A principal motivação para abandonar o estado natural é a necessidade de proteção: proteção da vida,
da liberdade e, em especial, da propriedade. Embora no estado natural todos tenham o direito de
castigar alguém que infrinja as leis naturais, o interesse pessoal afeta a parcialidade daqueles a quem é
pedido que julguem os seus vizinhos. Para garantir uma vida pacífica, é necessário passar do estado
natural para uma sociedade organizada. Tal transformação implica que os indivíduos prescindam de
alguns dos direitos que possuem no estado natural. Mais especificamente implica prescindir do direito a
impor castigos pela transgressão das leis naturais. Por mútuo acordo, os membros de uma sociedade
prescindem deste direito, por causa da maior segurança de que beneficiarão ao fazê-lo, depositando o
poder para elaborar e fazer aplicar as leis nas mãos de um indivíduo ou de um grupo de pessoas
incumbidas de agir para o bem comum.
A única forma de os indivíduos desistirem de algumas das suas liberdades no estado natural é conceder
o seu consentimento. Locke escreve acerca do “pacto” estabelecido entre os indivíduos, palavra com que
pretende referir o acordo ou o contrato estabelecido entre eles. Este é, então, o termo escolhido pelo
filósofo para referir o que é usualmente designado por contrato social. Se este pacto for realizado de
forma livre e explícita, trata-se do que Locke designa por acordo expresso; quando o pacto está apenas
implícito no comportamento e não é explicitamente acordado, trata-se de um acordo tácito.

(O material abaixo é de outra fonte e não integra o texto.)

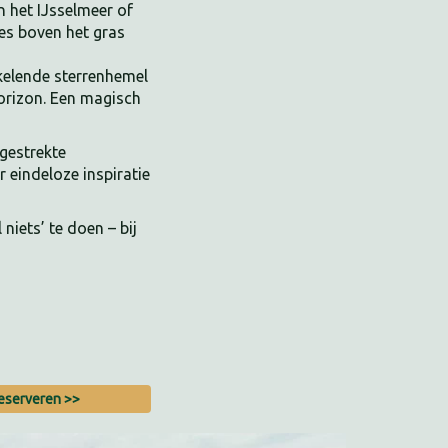
n het IJsselmeer of
tjes boven het gras
kelende sterrenhemel
horizon. Een magisch
tgestrekte
 eindeloze inspiratie
niets’ te doen – bij
eserveren >>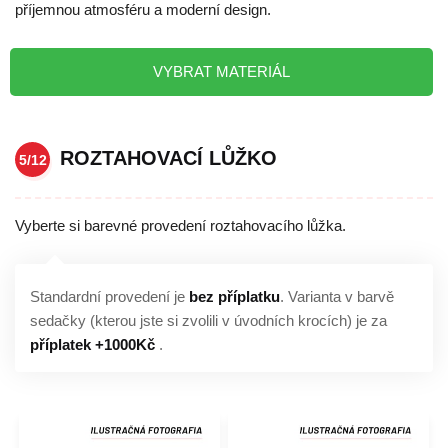
příjemnou atmosféru a moderní design.
VYBRAT MATERIÁL
ROZTAHOVACÍ LŮŽKO
5/12
Vyberte si barevné provedení roztahovacího lůžka.
Standardní provedení je
bez příplatku
. Varianta v barvě
sedačky (kterou jste si zvolili v úvodních krocích) je za
příplatek +1000Kč
.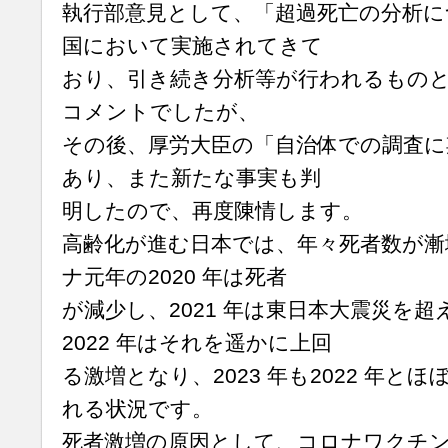
執行部意見として、「超過死亡の分析
国において実施されてきて
おり、引き続き分析等が行われるもの
コメントでしたが、
その後、厚労大臣の「自治体での調査に
あり、また新たな事実も判
明したので、再度陳情します。
高齢化が進む日本では、年々死者数が漸
ナ元年の2020 年は死者
が減少し、2021 年は東日本大震災を
2022 年はそれを遥かに上回
る激増となり、2023 年も2022 年と
れる状況です。
死者激増の原因として、コロナワクチ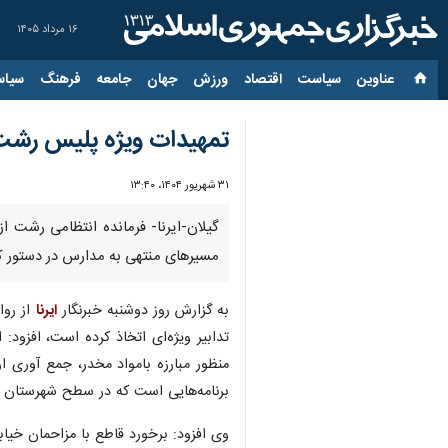
۱۶ مرداد ۱۴۰۵
عناوین‌
سیاست
اقتصاد
ورزش
جهان
جامعه
فرهنگ
سیاس
تمهیدات ویژه پلیس رشت
۳۱ شهریور ۱۴۰۴، ۱۳:۴۰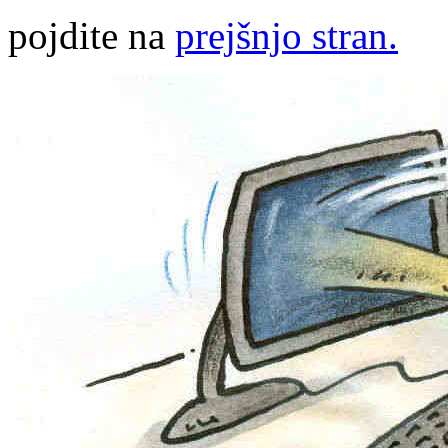
pojdite na
prejšnjo stran.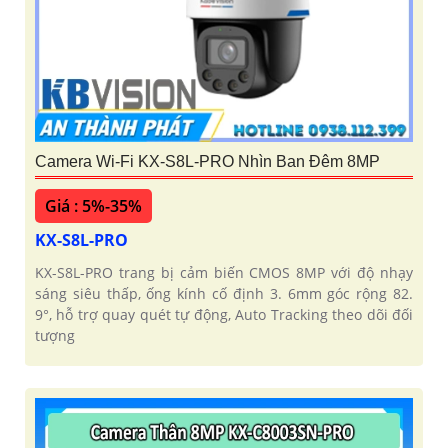
Camera Wi-Fi KX-S8L-PRO Nhìn Ban Đêm 8MP
Giá : 5%-35%
KX-S8L-PRO
KX-S8L-PRO trang bị cảm biến CMOS 8MP với độ nhạy
sáng siêu thấp, ống kính cố định 3. 6mm góc rộng 82.
9°, hỗ trợ quay quét tự động, Auto Tracking theo dõi đối
tượng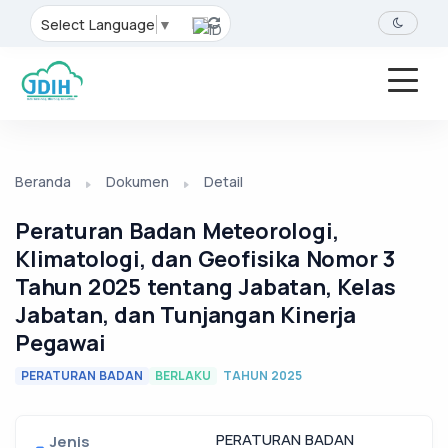
Select Language
▼
Beranda
Dokumen
Detail
Peraturan Badan Meteorologi,
Klimatologi, dan Geofisika Nomor 3
Tahun 2025 tentang Jabatan, Kelas
Jabatan, dan Tunjangan Kinerja
Pegawai
PERATURAN BADAN
BERLAKU
TAHUN 2025
PERATURAN BADAN
Jenis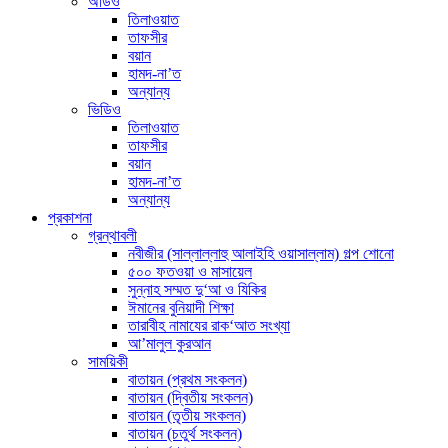
অডিও
তিলাওয়াত
তাফসীর
বয়ান
হামদ-না’ত
অন্যান্য
ভিডিও
তিলাওয়াত
তাফসীর
বয়ান
হামদ-না’ত
অন্যান্য
প্রকাশনা
গ্রন্থাবলী
নবীজীর (সাল্লাল্লাহু আলাইহি ওয়াসাল্লাম) গল্প শোনো
৫০০ ফতওয়া ও মাসায়েল
সুন্নাহ সম্মত দু‘আ ও যিকির
ঈমানের বুনিয়াদী শিক্ষা
তারাবীহ নামাযের রাক‘আত সংখ্যা
আ’মালুল কুরআন
সাময়িকী
বাতায়ন (প্রথম সংকলন)
বাতায়ন (দ্বিতীয় সংকলন)
বাতায়ন (তৃতীয় সংকলন)
বাতায়ন (চতুর্থ সংকলন)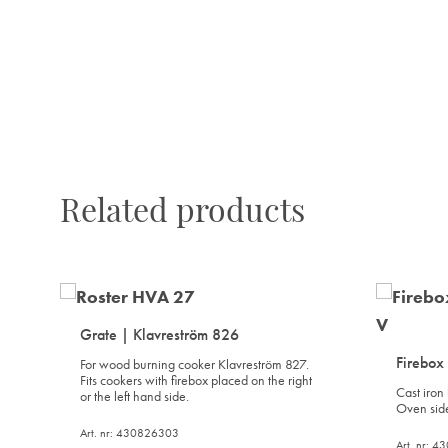
WISHLIST
Related products
Grate | Klavreström 826
Firebox
For wood burning cooker Klavreström 827.
Fits cookers with firebox placed on the right
Cast iron 
or the left hand side.
Oven sid
Art. nr: 430826303
Art. nr: 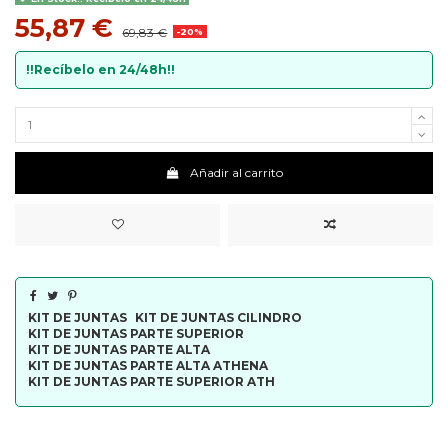
55,87 €
69,83 €
-20%
!!Recíbelo en 24/48h!!
Añadir al carrito
KIT DE JUNTAS
KIT DE JUNTAS CILINDRO
KIT DE JUNTAS PARTE SUPERIOR
KIT DE JUNTAS PARTE ALTA
KIT DE JUNTAS PARTE ALTA ATHENA
KIT DE JUNTAS PARTE SUPERIOR ATH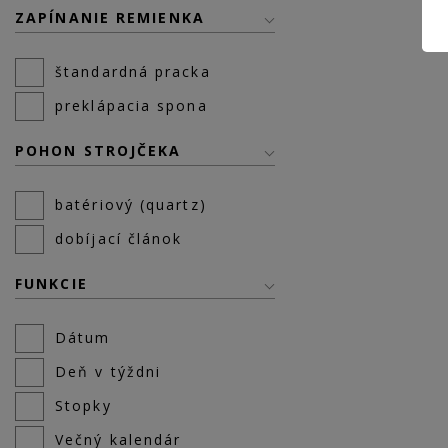
ZAPÍNANIE REMIENKA
štandardná pracka
preklápacia spona
POHON STROJČEKA
batériový (quartz)
dobíjací článok
FUNKCIE
Dátum
Deň v týždni
Stopky
Večný kalendár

O leitor pode objetar que não nasceu no estado natural e sim no seio duma sociedade organizada com
leis e um governo já estabelecidos. Como pode, então, ter consentido prescindir de alguns dos seus
direitos básicos? A noção de um governo estabelecido por acordo comum pode parecer implausível, dado
que o leitor nunca deu o seu consentimento consciente à situação presente. A resposta de Locke a esta
objeção é que qualquer pessoa que beneficie da proteção da sua propriedade numa sociedade civil ou
que disfrute de outros benefícios que tal organização implica estabelece, por essa razão, um acordo
tácito para prescindir de alguns direitos naturais. Depois de o pacto social ter sido efetivado, o indivíduo
concorda, implicitamente, em ser vinculado pela decisão da maioria.

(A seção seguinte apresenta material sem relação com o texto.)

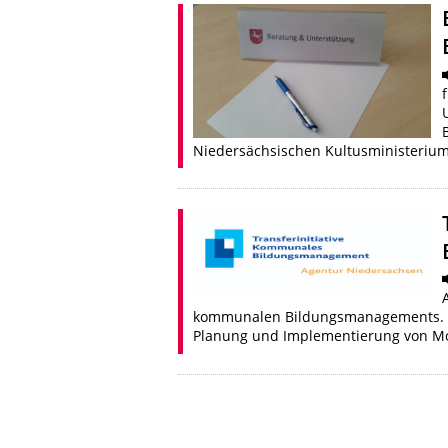
Niedersächsischen Kultusministeriu
kommunalen Bildungsmanagements. Ko
Planung und Implementierung von M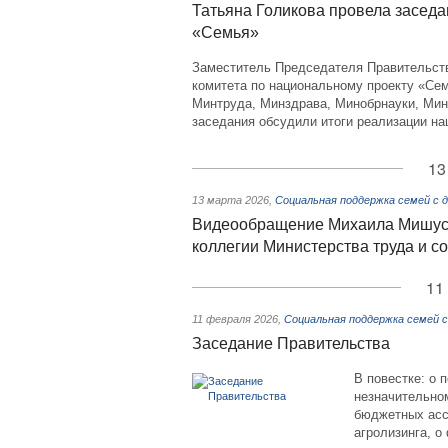
Татьяна Голикова провела заседа
«Семья»
Заместитель Председателя Правительств
комитета по национальному проекту «Се
Минтруда, Минздрава, Минобрнауки, Мин
заседания обсудили итоги реализации нац
13
13 марта 2026
,
Социальная поддержка семей с 
Видеообращение Михаила Мишуст
коллегии Министерства труда и с
11
11 февраля 2026
,
Социальная поддержка семей 
Заседание Правительства
В повестке: о 
незначительно
бюджетных асс
агролизинга, 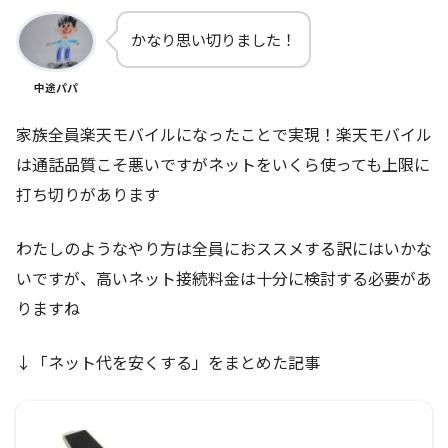
かなり思い切りました！
中途パパ
家族全員楽天モバイルになったことで実現！楽天モバイル
は通話品質こそ悪いですがネットをいくら使っても上限に
打ち切りがあります
わたしのようなやり方は全員におススメする訳にはいかな
いですが、高いネット接続料金は十分に検討する必要があ
りますね
↓「ネット代を安くする」をまとめた記事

No entanto, tal não significa que os indivíduos numa sociedade civil se sujeitem a estar obrigados a
obedecer aos ditames de tiranos arbitrários. O aspeto mais controverso do Ensaio sobre a Verdadeira
Origem, Extensão e Fim do Governo Civil na época em que foi publicado, e que constitui uma das razões
pelas quais Locke decidiu publicá-lo sob anonimato, era a posição assumida pelo filósofo de que, em
certas circunstâncias, os cidadãos têm o direito de derrubar e substituir os seus governantes.
N. Warburton, Grandes Livros de Filosofia, Edições 70, 2012, pp. 93-94.